Ao contrário do que seria de fato a sua essência, Napoleão apresentou-se como continuador da Revolução e conseguiu emitir sinais contraditórios. Internamente, o eixo de seu governo consistia em manter a ordem e reprimir todo tipo de manifestação que assumisse abertamente caráter oposicionista mas ao mesmo tempo introduziu várias reformas afeiçoadas ao que na época era denominado de constitucionalismo, depois chamado de regime liberal. Nos primeiros quatro anos manteve inclusive o governo republicano, proclamando-se Imperador somente em 1804. Dotou o país de uma nova organização administrativa. Manteve a divisão em Departamentos (equivalentes ao que seriam os nossos estados federados), criados pela Revolução, mas restaurou prefeitos para as maiores cidades e alcaides para as menores.
Ao conjunto tornou “delegados do Governo Central”, isto é, de livre nomeação de Paris. Suprimiu o sistema de juízes eleitos, mas manteve a independência do Judiciário, tornando vitalícios os cargos da magistratura. Elaborou Código Civil, consagrando os princípios essenciais vigentes no sistema inglês como a igualdade perante a lei, a liberdade pessoal, a inviolabilidade da propriedade, sem contudo deixar de viola-los tratando-se de reprimir opositores e sem distinguir, dos que sonhavam restaurar o Antigo Regime, aqueles que contestavam a possibilidade de coexistência de princípios liberais com governo autoritário, centralizador e todo poderoso. O certo entretanto é que granjearia a auréola de salvador nacional, dada a magnitude de que se revestira a aspiração de livrar-se do assembleismo.
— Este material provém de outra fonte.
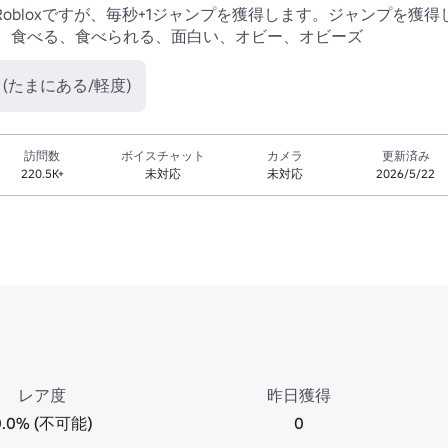
obloxですが、毎秒+1ジャンプを獲得します。ジャンプを獲得
、食べる、食べられる、面白い、オビー、オビーズ 
 (たまにある/軽度)
訪問数
ボイスチャット
カメラ
更新済み
220.5K+
未対応
未対応
2026/5/22
レア度
昨日獲得
0.0% (不可能)
0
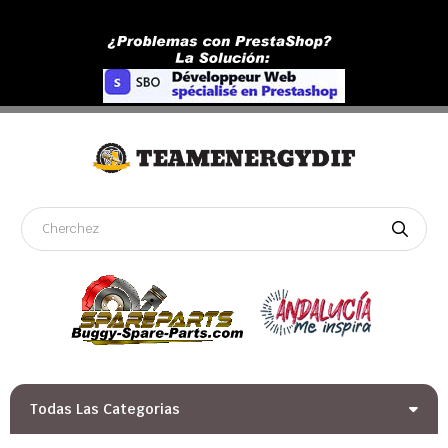
Todas Las Categorias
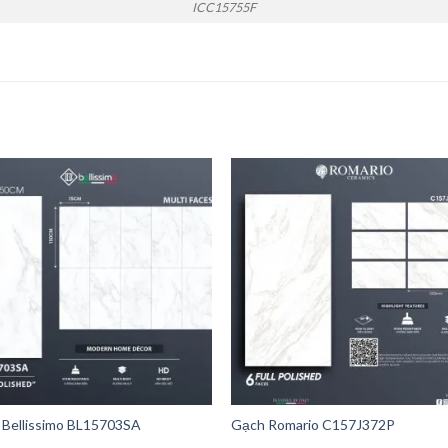
ICC15755F
 Bellissimo BL15703SA
Gạch Romario C157J372P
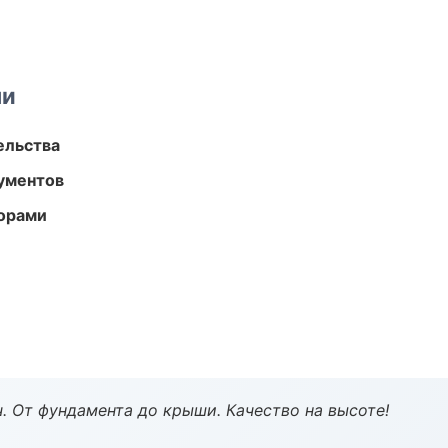
ми
ельства
ументов
торами
ч. От фундамента до крыши. Качество на высоте!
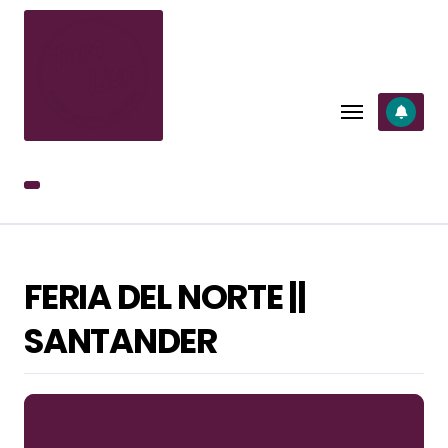
SALTAR
AL
CONTENIDO
FERIA DEL NORTE ||
SANTANDER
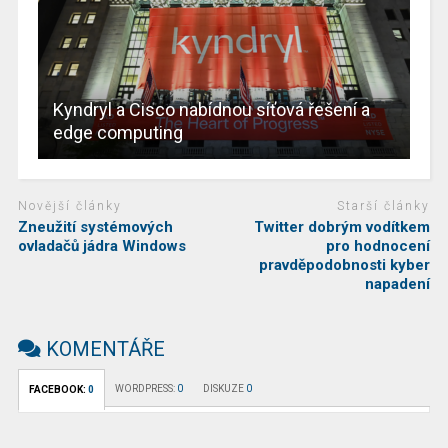
Kyndryl a Cisco nabídnou síťová řešení a
edge computing
Novější články
Starší články
Zneužití systémových
Twitter dobrým vodítkem
ovladačů jádra Windows
pro hodnocení
pravděpodobnosti kyber
napadení
KOMENTÁŘE
WORDPRESS:
0
DISKUZE
0
FACEBOOK:
0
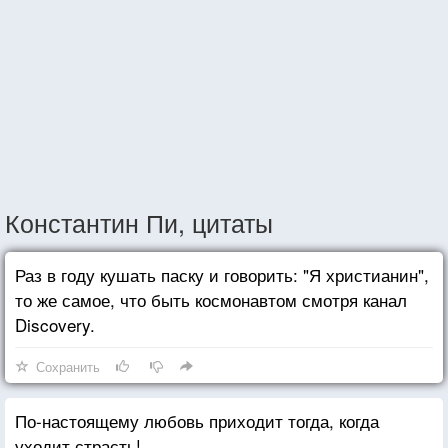
Константин Пи, цитаты
Раз в году кушать паску и говорить: "Я христианин",
то же самое, что быть космонавтом смотря канал
Discovery.
Сохранить
По-настоящему любовь приходит тогда, когда
уходит страсть!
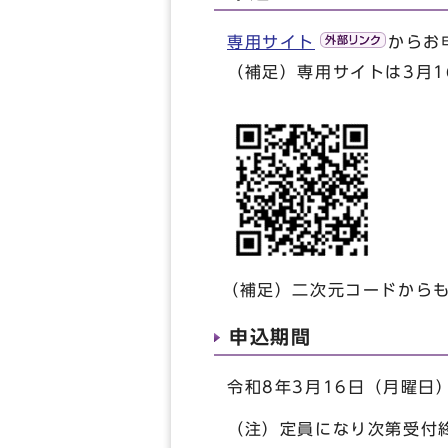
専用サイト
からお
（補足）専用サイトは3月1
（補足）二次元コードから
申込期間
令和8年3月16日（月曜日
（注）定員になり次第受付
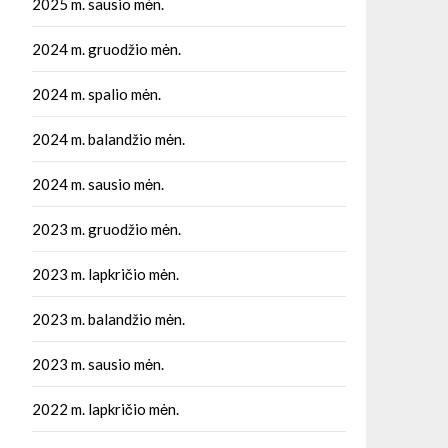
2025 m. sausio mėn.
2024 m. gruodžio mėn.
2024 m. spalio mėn.
2024 m. balandžio mėn.
2024 m. sausio mėn.
2023 m. gruodžio mėn.
2023 m. lapkričio mėn.
2023 m. balandžio mėn.
2023 m. sausio mėn.
2022 m. lapkričio mėn.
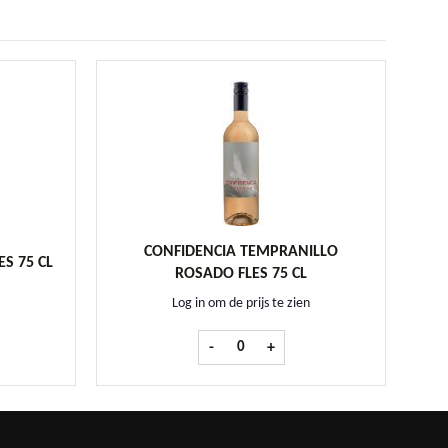
CONFIDENCIA TEMPRANILLO
S 75 CL
ROSADO FLES 75 CL
Log in om de prijs te zien
 White fles 75 cl aantal
Confidencia Tempranillo Rosado fles 75
-
+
A postura de Napoleão, durante um largo ciclo histórico, conseguiu que se associasse à anarquia a idéia de democracia.
Caberia a Benjamin Constant (1767/1830) criar um corpo de doutrina tornando explícito que não se tratava mais de defender o sistema constitucional (liberal) contrapondo-o à monarquia absoluta. Esta, na França, já pertencia ao passado. Agora se trataria de dissociar a doutrina liberal do “liberalismo” da ditadura militar de Napoleão.
Constant formularia, em caráter pioneiro, a doutrina da representação como sendo de interesses. Reconhecendo-lhes o caráter inelutavelmente conflituosos, a missão do sistema político residiria em organizar a livre negociação entre tais interesses. Levando em conta a necessidade de favorecer a conciliação entre o impulso de progresso e o peso das tradições nacionais, o sistema adequado seria a monarquia constitucional, concebida e estruturada com vistas à observância dos citados princípios. Cumpria assegurar ao Monarca determinadas atribuições a fim de proporcionar equilíbrio entre as forças em disputa. Chamou-o de Poder Neutro (Moderador no modelo brasileiro), completando-se com duas outras instituições concebidas com idêntico propósito, a saber: Câmara representativa da opinião popular, periódica, outra de duração longa, incumbida não de frear o progresso, como se imaginaria na atualidade, mas em evitar precipitações nos avanços do mesmo modo que retrocessos na marcha segura para maior liberdade e igualdade. Caberia ao grupo denominado de “liberais doutrinários” desenvolver essas idéias e plasmá-las, quando a situação lhes favorecesse o que viria a acontecer como indicaremos.